Sherlock signifies a maturity of sorts for Moffat’s taste in Victorian fiction. Set here and now, in the age of nicotine patches and smart phones (both of which the detective uses extensively), the show has its details reasoned out carefully enough that the core premise of the source material stays virtually untouched. Dr. John Watson is a wounded veteran of the Afghan war, as in his original incarnation. To make ends meet, he takes a flatmate in London’s Baker Street – an eccentric and brilliant “consulting detective,” who taps Watson’s psychological attachment to his military service in order to coax him along on crime-solving adventures. A modern perspective lends new dimensions to their relationship, and also creates more than a few jokes at its expense (everyone assumes that two male, non-student roommates must be a couple in this day and age).

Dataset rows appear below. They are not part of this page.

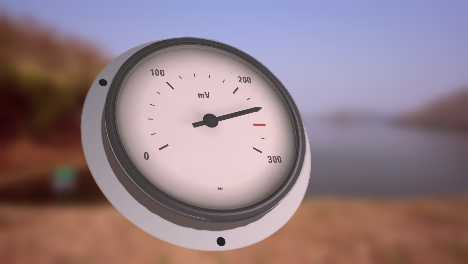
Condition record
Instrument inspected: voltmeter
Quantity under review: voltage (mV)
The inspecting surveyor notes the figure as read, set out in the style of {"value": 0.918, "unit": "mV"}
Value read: {"value": 240, "unit": "mV"}
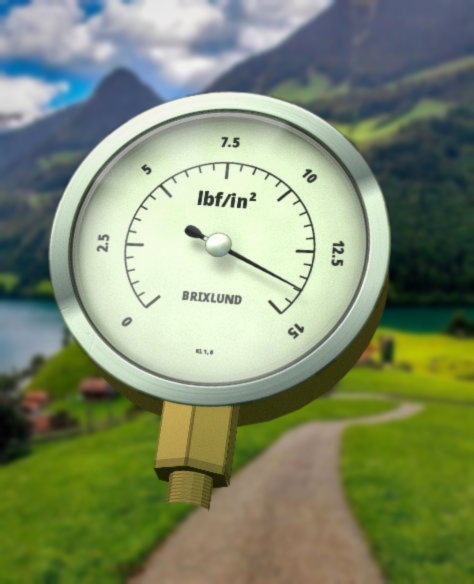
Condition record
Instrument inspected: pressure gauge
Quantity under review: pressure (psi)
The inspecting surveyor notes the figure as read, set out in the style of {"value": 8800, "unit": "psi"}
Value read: {"value": 14, "unit": "psi"}
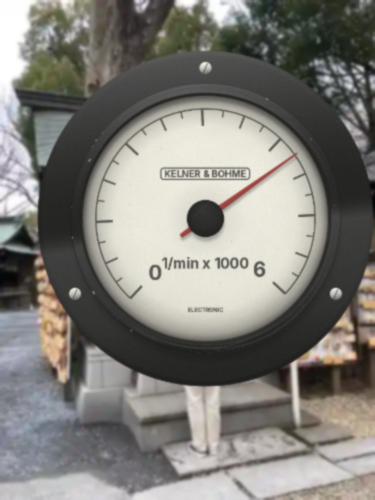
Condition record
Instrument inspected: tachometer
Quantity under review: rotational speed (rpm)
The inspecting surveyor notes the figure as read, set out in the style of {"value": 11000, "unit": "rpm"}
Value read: {"value": 4250, "unit": "rpm"}
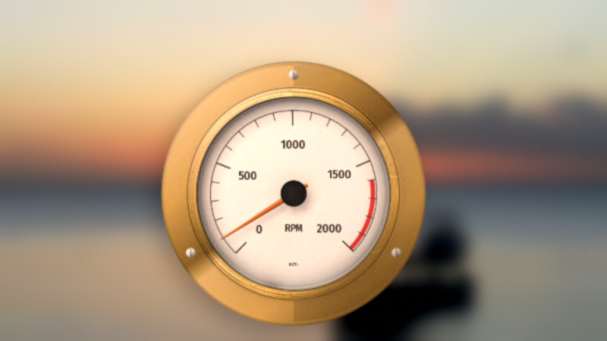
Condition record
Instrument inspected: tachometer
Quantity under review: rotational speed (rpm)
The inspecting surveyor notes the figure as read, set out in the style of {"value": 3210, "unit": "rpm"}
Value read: {"value": 100, "unit": "rpm"}
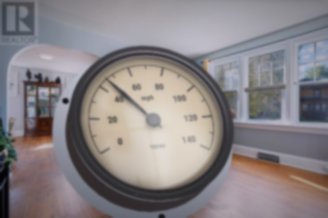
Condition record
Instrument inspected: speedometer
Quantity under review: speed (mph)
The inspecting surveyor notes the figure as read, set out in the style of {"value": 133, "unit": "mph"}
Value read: {"value": 45, "unit": "mph"}
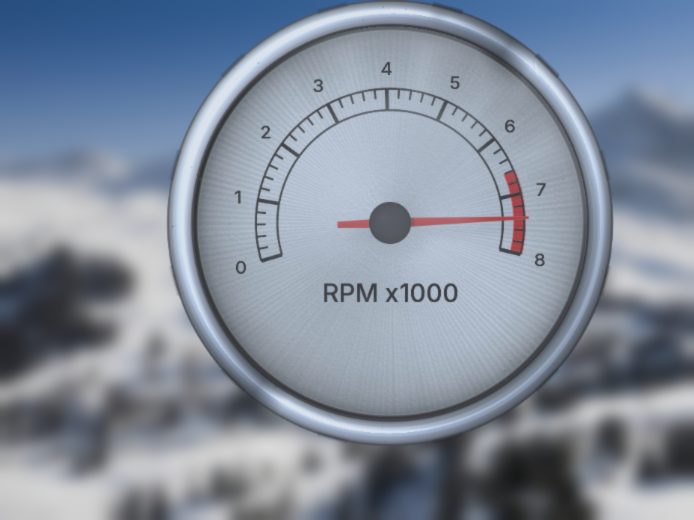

Sherlock‘s success is in altering the little details without spoiling the important parts. Yes, Holmes uses plenty of gadgets and modern amenities. Not, however, any more than he would have used an encyclopedia or pocket watch a hundred years ago. The technology never does the thinking for him, and therein lies the key to a good adaptation. After that, all the modern details seem clever, not intrusive or contrived.
The most significant change to Doyle’s world is a compelling new portrait of Professor Moriarty. Traditionally a James Bond style “armchair” supervillain, seldom seen but always feared, Moriarty finds new life as a flamboyant psychopath. Forget Sherlock Holmes versus Jack the Ripper. This guy is more akin to the Joker. Now there’s an interesting new match-up! Also, you can spot co-creator Mark Gatiss as Mycroft Holmes, as cordially enigmatic as he’s ever been played.
The evidence is plain. Sherlock Holmes is alive and going strong. With any luck, those with the imaginative powers will continue finding new ways to bring classics to life. Anyone for Dickens? A respectable attempt at a 21st-century Dracula might be due, but could also be an expensive train wreck. If Moffat and Gatiss decide to go for another franchise, I will be rooting for Treasure Island.
What classic literature would you like to see brought to the modern stage? What writers and directors would you hire to do it?